President Obama’s wide range of proposals to address gun violence in the United States included a clarification that physicians should be allowed to discuss firearm safety with their patients.
The plan states, "Doctors and other health care providers also need to be able to ask about firearms in their patients’ homes and safe storage of those firearms, especially if their patients show signs of certain mental illnesses or if they have a young child or mentally ill family member at home."
The clarification was issued in response to recent concerns that the Affordable Care Act prohibited physicians from asking about firearms in the home. That is not true, according to the White House, which also added that "the administration will issue guidance clarifying that the Affordable Care Act does not prohibit or otherwise regulate communication between doctors and patients, including about firearms."

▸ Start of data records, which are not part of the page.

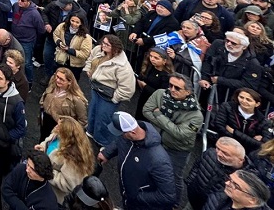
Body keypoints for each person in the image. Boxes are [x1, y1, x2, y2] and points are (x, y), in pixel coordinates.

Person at [142, 72, 203, 201]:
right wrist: (171, 126)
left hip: (177, 150)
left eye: (177, 88)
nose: (172, 90)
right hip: (156, 141)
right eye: (170, 85)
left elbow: (179, 134)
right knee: (151, 169)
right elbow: (146, 111)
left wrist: (158, 115)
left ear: (188, 92)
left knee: (173, 177)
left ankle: (174, 203)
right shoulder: (160, 93)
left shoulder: (196, 115)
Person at [97, 111, 176, 210]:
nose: (121, 135)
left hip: (142, 206)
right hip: (128, 198)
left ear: (132, 133)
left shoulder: (159, 160)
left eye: (122, 133)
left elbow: (168, 196)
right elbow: (119, 141)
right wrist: (106, 153)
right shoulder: (129, 135)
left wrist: (136, 197)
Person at [84, 34, 136, 147]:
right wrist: (88, 69)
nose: (103, 46)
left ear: (115, 48)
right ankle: (91, 131)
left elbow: (128, 88)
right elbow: (90, 59)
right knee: (92, 112)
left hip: (108, 96)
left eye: (107, 44)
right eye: (103, 42)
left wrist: (115, 98)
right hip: (96, 89)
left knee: (103, 119)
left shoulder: (123, 67)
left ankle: (102, 141)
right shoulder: (98, 50)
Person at [34, 116, 94, 203]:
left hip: (53, 196)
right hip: (43, 185)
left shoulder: (73, 157)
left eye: (59, 126)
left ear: (66, 133)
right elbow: (47, 143)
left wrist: (45, 171)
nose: (55, 127)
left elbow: (69, 184)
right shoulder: (57, 135)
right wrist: (42, 147)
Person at [186, 137, 249, 210]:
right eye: (218, 148)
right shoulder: (210, 153)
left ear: (240, 160)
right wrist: (189, 183)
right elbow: (197, 166)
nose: (218, 154)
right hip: (192, 200)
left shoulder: (245, 179)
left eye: (225, 153)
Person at [39, 67, 89, 140]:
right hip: (45, 119)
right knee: (43, 140)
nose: (58, 80)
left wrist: (70, 133)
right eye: (57, 77)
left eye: (61, 79)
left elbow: (82, 122)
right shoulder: (52, 84)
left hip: (60, 127)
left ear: (69, 82)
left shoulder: (77, 100)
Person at [212, 87, 267, 152]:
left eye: (248, 100)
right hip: (224, 144)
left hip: (246, 151)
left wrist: (234, 132)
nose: (243, 101)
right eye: (241, 97)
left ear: (257, 104)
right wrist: (246, 139)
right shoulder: (227, 106)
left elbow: (261, 144)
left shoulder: (261, 119)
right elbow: (219, 126)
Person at [52, 12, 92, 81]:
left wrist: (68, 50)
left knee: (71, 84)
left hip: (75, 66)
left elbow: (85, 54)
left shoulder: (86, 36)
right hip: (60, 60)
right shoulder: (62, 26)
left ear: (81, 23)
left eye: (77, 22)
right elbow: (55, 34)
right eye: (72, 21)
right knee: (58, 80)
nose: (74, 24)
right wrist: (59, 42)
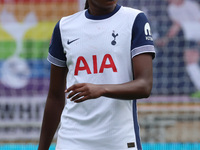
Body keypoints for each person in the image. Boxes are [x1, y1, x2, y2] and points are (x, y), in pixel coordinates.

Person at [38, 0, 155, 150]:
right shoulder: (64, 27)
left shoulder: (134, 19)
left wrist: (101, 89)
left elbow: (144, 86)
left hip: (118, 139)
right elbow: (55, 96)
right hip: (72, 139)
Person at [156, 0, 200, 97]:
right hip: (190, 38)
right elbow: (176, 26)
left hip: (196, 33)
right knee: (190, 62)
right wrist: (165, 39)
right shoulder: (171, 9)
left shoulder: (191, 5)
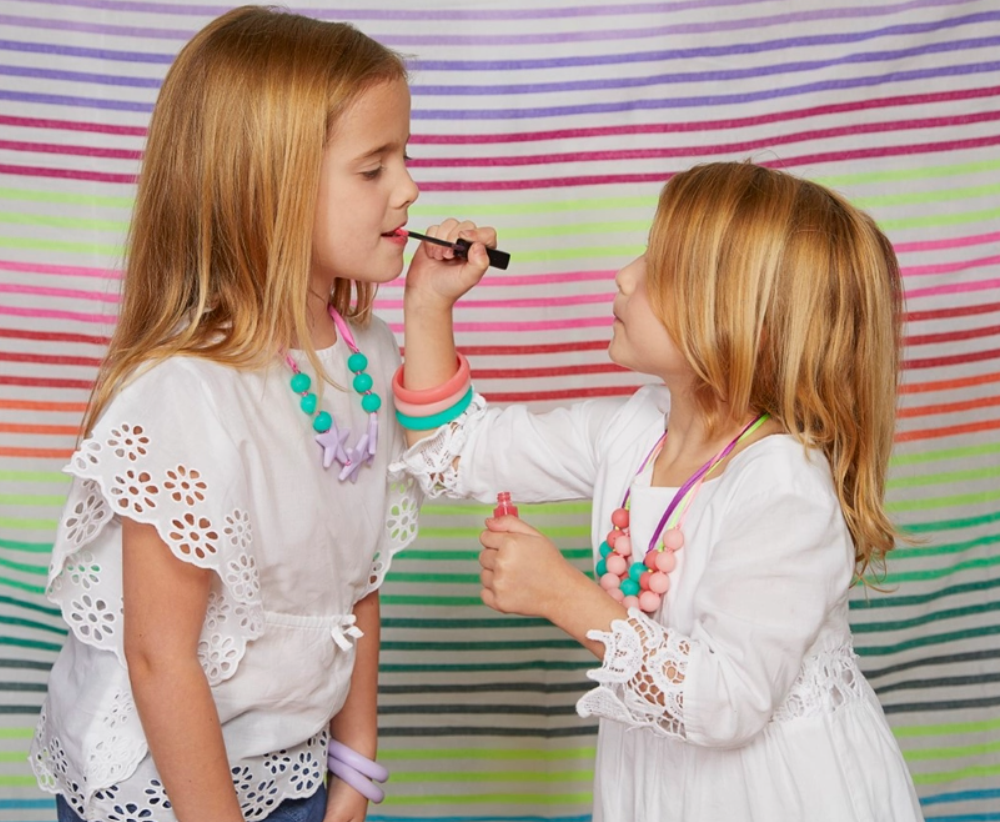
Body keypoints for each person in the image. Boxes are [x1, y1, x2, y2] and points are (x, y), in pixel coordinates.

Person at [30, 7, 493, 822]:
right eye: (373, 167)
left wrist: (354, 767)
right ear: (266, 188)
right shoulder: (187, 391)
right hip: (162, 783)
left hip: (290, 763)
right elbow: (157, 654)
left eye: (406, 156)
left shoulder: (370, 355)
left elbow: (358, 585)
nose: (410, 188)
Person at [392, 162, 924, 821]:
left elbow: (727, 699)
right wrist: (427, 303)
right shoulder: (635, 430)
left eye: (660, 267)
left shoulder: (782, 489)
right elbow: (455, 452)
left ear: (741, 322)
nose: (624, 276)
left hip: (781, 797)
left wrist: (562, 595)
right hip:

Several groups representing physicians, including the American Psychiatric Association, the American Academy of Family Physicians, the American Academy of Pediatrics, and the American College of Physicians, praised the administration’s initiatives.
"We are glad that the president has clarified that doctors are not prohibited from asking their patients about guns in their homes," Dr. Dilip V. Jeste, president of the APA, said in a statement. "The APA has consistently advocated for such a position."
In a statement, the ACP said that "state governments must also do their part, by not imposing restrictions on engaging in such discussions with their patients, as some state legislatures have attempted to do."
"Family physicians need to be able to have appropriate medical conversations with our patients about gun safety, and researchers need the ability to study gun safety," said Dr. Jeffrey Cain, president of the American Academy of Family Physicians (AAFP), in a recent blog post, calling for a broader recognition of gun violence as a public health issue.
Physician organizations also said they supported the President’s executive order directing the Centers for Disease Control and Prevention to study gun violence. In his remarks, the president said, "While year after year, those who oppose even modest gun safety measures have threatened to defund scientific or medical research into the causes of gun violence, I will direct the Centers for Disease Control to go ahead and study the best ways to reduce it."
In addition, the proposal seeks $10 million from Congress for CDC to research the relationship between video games, media images, and violence, and $20 million from Congress to expand the National Violent Death Reporting System to all 50 states.
As part of the gun control package, the president also issued executive orders seeking reviews of gun locks and other safety technologies. He is asking Congress to reinstate the assault weapons ban and to limit large-capacity ammunition magazines.
Congress also will have to approve several other proposals, including $55 million for a new initiative (Project AWARE), which covers teacher training and coordination of referrals to make sure students get mental health treatment, $25 million for state-based strategies to support young adults with mental health or substance abuse issues, and $25 million for student mental health services. The president also wants Congress to provide $50 million to train 5,000 mental health professionals who can target children and young adults.
The proposal also emphasized the need for parity of mental health coverage with medical and surgical health benefits, and noted that the administration intends to issue soon the final regulations for the Mental Health Parity and Addiction Equity Act of 2008. Parity will be further fleshed out under the essential benefits requirements called for by the Affordable Care Act, according to the proposal. A final rule on the essential health benefits package is expected in February.
"We are heartened that the administration plans to finalize rules governing mental health parity under the 2008 Mental Health Parity and Addiction Equity Act, the Affordable Care Act, and Medicaid," said Dr. Jeste of the APA. "We strongly urge the administration to close loopholes involving so-called ‘nonquantitative treatment limits’ and to ensure that health plans deliver a full scope of mental health services in order to comply with the law."
The ACP said that it also has long supported parity and increased access to mental health services, especially for young adults. The organization said in its statement that it "agrees on the urgency of adoption of policies that include these and other measures and is committed to being part of the change outlined by the president."